The Labor Day weekend here in the U.S. is, socially speaking, the end of summer, and the beginning of the fall. And Friday’s employment report provided an apt metaphor. The data showed sunny and warm results from August but also showed leaves falling in the background and cooler temperatures.
The headline number of 1,371,000 jobs created was very strong and right about at expectations. The unemployment rate smashed through expectations of around 9.8% and instead made an epic 1.8% descent (the second largest ever after June’s 2.2%) to 8.4%.
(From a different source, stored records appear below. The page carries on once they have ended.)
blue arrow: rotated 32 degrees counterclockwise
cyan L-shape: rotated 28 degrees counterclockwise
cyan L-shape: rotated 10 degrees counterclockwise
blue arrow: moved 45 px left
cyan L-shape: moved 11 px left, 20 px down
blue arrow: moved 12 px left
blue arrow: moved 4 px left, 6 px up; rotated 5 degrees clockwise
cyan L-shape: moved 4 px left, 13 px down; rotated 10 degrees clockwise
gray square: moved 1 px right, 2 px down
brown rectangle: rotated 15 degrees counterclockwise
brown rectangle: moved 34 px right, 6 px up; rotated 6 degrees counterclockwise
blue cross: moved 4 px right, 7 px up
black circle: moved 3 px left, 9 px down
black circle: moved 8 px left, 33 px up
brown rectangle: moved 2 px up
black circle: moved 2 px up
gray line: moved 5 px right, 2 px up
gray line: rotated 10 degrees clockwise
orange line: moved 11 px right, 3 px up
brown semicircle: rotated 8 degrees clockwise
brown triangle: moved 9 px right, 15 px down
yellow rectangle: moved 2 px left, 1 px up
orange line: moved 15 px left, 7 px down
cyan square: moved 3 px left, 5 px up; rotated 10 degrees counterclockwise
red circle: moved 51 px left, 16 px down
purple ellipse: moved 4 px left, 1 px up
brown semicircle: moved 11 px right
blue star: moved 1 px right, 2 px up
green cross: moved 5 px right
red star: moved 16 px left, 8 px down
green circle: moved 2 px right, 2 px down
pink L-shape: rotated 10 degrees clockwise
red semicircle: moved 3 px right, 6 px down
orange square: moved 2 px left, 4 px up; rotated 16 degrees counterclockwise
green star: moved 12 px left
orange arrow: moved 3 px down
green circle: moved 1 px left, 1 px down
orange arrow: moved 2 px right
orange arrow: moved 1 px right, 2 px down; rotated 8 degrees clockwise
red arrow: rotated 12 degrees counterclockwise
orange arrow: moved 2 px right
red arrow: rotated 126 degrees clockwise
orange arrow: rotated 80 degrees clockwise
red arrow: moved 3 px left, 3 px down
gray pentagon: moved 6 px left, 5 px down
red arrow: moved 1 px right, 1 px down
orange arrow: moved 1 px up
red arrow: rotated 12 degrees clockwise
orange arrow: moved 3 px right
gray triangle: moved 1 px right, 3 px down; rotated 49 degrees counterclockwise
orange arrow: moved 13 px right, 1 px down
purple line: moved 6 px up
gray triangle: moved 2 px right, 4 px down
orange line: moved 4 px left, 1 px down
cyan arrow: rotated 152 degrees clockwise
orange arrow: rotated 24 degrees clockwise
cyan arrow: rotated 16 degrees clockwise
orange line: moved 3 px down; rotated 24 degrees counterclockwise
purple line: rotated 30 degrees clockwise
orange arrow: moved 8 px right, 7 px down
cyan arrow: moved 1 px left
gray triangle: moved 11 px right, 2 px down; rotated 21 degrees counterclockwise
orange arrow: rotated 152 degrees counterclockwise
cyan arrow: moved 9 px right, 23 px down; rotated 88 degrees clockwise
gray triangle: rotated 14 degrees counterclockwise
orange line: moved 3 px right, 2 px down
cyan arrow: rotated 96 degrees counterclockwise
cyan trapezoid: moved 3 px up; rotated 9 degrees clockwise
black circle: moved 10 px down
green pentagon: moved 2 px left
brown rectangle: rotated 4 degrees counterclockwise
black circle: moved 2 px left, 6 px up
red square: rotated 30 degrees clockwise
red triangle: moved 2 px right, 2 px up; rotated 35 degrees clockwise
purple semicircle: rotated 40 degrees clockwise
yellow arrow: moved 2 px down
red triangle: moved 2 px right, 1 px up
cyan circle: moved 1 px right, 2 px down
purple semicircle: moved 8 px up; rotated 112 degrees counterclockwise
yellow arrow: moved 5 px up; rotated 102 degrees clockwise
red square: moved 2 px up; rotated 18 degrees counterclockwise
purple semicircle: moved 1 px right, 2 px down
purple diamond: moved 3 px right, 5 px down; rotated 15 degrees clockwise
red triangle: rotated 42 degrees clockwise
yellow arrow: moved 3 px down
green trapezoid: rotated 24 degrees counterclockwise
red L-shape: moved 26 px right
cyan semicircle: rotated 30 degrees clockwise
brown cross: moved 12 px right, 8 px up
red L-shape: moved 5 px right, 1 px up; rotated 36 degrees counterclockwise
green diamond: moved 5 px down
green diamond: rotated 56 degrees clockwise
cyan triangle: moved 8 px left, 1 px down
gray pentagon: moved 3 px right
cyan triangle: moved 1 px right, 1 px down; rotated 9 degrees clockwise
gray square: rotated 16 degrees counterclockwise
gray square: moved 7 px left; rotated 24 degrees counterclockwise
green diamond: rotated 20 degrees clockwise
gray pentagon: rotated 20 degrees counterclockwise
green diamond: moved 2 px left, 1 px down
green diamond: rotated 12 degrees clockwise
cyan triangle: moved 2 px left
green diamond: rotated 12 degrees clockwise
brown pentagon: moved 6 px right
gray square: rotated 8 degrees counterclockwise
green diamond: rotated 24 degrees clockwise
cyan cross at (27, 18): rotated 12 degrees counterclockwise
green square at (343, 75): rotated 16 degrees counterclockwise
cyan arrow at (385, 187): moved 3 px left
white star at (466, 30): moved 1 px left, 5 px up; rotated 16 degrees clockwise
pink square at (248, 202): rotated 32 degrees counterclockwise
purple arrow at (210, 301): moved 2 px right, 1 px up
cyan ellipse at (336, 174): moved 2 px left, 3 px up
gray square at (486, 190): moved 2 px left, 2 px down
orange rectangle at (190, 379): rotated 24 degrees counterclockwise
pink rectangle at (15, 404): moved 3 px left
Job gains were widespread, the labor force participation rate rose 0.3% to 61.7%, the employment to population ratio leaped 1.4% to 56.5%, and the broader “underemployment” rate fell to 14.2% from 22.8% in April. The number of people on furlough fell by 7.1 million. Those on temporary layoffs declined sharply by 3.1 million. It was a lovely month indeed.
But then the leaves started to fall.
First, even though the number of people who said they were on temporary layoff fell sharply, that still left 6.2 million workers on the sidelines waiting to go back to work. Second, the unemployment rate is from the less reliable part of the report known as the household survey and looks a little questionable. On top of the usual uncertainty, the Bureau of Labor Statistics said that the unemployment rate is actually understated by about 0.7% due to classification errors. The next problem was that of the 1.371 million jobs created, 238,000 were temporary jobs for Census workers, and without them, the headline job growth number would only have been 1,133,000.
Most importantly, however, job gains across all sectors are definitively slowing. This is the single most important feature of the report because it shows what will probably be a continuing trend.